Pilgrim knew better than to start a debate. Stinky headed off toward the town and the fighting. Zuur followed alongside hefting its statue turned battle club in two corded tendrils. Pilgrim reluctantly followed. They made their way into the cluster of buildings ahead but could never quite discover a battle in progress. Occasionally they heard the shriek of an Omega, Humble’s friend they presumed, but could not pinpoint its location. It seemed to be enjoying itself which Pilgrim thought was a good sign.
The town was laid out in a simple grid. In the center was a flat square training ground abutting a headquarters for the slip point garrison: a simple structure with two stories, ramps leading to the rooftop, an attached officers’ quarters and cantina. The adjacent buildings on the training plaza consisted of assorted barracks, an armory, and a mess hall for the common soldiers.
Pilgrim led them across the open space to the headquarters; inside they found Breaker and Bleaks already sorting through the dispatches and records that
had been maintained in a rather un-sophisticated filing system. The command post was austere: a main room with desks for scribes, a side room for guards, an interrogation room that looked like it hadn’t been used in some time, and a commander’s quarters that consisted only of a resting place.

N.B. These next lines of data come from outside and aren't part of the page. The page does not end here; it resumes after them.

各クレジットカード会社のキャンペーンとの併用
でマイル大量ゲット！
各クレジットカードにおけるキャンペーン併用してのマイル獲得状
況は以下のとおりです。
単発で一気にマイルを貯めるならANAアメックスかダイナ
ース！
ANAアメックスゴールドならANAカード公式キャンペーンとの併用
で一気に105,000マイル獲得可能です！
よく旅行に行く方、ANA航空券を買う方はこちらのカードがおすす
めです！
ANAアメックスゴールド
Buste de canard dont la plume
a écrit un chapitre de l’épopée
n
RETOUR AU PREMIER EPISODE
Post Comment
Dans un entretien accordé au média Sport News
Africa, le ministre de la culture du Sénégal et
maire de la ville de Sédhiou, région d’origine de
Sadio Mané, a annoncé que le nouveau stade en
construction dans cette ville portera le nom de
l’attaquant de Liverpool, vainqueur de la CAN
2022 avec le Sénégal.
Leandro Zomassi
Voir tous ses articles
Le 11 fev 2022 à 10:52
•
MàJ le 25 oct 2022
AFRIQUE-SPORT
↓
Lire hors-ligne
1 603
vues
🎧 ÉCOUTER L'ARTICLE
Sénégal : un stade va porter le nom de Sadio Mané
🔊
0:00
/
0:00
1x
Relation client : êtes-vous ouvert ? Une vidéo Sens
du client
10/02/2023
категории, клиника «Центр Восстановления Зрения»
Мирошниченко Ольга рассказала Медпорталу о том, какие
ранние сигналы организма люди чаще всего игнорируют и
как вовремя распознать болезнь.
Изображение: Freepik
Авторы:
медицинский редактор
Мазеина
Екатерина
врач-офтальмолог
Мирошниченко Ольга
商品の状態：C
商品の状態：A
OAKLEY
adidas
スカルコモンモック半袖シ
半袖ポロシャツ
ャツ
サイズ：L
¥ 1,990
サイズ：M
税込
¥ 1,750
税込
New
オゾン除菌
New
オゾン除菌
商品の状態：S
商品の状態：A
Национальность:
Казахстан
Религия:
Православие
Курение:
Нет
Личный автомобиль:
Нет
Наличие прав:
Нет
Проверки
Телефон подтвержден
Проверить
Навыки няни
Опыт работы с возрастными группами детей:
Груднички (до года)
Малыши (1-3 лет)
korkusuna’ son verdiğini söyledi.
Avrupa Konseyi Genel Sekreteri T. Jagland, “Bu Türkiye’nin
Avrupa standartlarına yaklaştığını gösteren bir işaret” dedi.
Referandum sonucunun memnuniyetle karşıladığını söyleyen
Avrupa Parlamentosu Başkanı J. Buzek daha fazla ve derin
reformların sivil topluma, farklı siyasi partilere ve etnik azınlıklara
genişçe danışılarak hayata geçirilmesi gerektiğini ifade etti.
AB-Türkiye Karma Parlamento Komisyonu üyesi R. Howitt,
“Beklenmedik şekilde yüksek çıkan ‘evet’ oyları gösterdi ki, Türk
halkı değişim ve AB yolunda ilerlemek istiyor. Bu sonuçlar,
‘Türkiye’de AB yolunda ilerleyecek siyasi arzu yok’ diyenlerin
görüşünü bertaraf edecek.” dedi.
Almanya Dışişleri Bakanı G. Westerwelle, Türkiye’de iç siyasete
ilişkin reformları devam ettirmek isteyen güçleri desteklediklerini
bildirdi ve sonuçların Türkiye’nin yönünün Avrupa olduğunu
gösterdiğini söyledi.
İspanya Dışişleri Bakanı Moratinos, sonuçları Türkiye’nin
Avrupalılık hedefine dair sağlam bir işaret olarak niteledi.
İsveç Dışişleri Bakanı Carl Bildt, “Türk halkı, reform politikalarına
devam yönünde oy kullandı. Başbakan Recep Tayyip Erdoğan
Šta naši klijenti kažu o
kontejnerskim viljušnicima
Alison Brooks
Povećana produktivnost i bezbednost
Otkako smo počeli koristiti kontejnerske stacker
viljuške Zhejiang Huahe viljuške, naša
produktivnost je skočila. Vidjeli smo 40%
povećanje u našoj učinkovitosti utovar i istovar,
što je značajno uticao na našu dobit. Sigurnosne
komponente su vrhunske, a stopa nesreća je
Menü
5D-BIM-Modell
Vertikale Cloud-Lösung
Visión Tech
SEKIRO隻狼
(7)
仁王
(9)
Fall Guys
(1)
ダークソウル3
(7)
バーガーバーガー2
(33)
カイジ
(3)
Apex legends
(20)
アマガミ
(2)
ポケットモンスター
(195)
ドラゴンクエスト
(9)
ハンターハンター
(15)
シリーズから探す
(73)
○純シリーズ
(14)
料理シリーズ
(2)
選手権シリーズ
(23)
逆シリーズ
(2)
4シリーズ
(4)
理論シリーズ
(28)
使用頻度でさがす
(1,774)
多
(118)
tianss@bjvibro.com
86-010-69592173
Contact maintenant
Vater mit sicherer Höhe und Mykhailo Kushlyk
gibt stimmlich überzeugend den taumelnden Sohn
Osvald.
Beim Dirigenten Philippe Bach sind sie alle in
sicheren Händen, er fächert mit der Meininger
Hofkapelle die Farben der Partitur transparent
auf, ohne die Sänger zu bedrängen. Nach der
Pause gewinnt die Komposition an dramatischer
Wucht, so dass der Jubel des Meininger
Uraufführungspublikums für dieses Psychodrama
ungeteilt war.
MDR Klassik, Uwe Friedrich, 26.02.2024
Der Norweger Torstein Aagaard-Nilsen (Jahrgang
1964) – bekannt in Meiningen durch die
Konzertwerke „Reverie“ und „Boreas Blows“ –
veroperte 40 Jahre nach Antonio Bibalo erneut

“I wondered when you would get here,” signaled Breaker without even halting its search of the scribe’s tables.
“Something has gone wrong,” replied Pilgrim. “Vinks is cut off. The breach is charged with some type of energy. We need to go back and figure out what to do.”
“A runner just arrived to inform me. Already on it,” signaled Breaker still intensely searching through a pile of reports that were strewn all over a desk and onto the floor. “But I was hoping you could tell me what was going on. I take it you have no idea.”
“‘Unintended consequences’ apparently,” lamented Pilgrim. “Hopefully of a transient kind.”
“I see,” signaled Breaker. “Well, the good news is that we seem to have the luxury of some time to figure out what is going on, assuming there isn’t a relief column lurking just down the road. Your little trick did have the benefit of eliminating basically the entire garrison here. They were packed into those fortifications. We would have never made it past them without a long siege or horrendous losses.”
“It will be little consolation if our supply train is stuck on the other side of the slip point,” observed Stinky. “We might need to consider some changes in our plans.”
Breaker continued its search through the documents. “Agreed, but I am hoping to find some bit of crucial information here: dispatches, movement orders, reinforcement requests. I need to put together a picture of what the council thinks they are facing here.”
“And have you had any luck?” inquired Pilgrim.
“Too soon to say. It would go faster if we had more transoms on the job. I’ve sent Tencius to assess the any threats. We’ll head back to the slip point shortly once we know we are safe here. Until then let’s see what we can find in these documents.”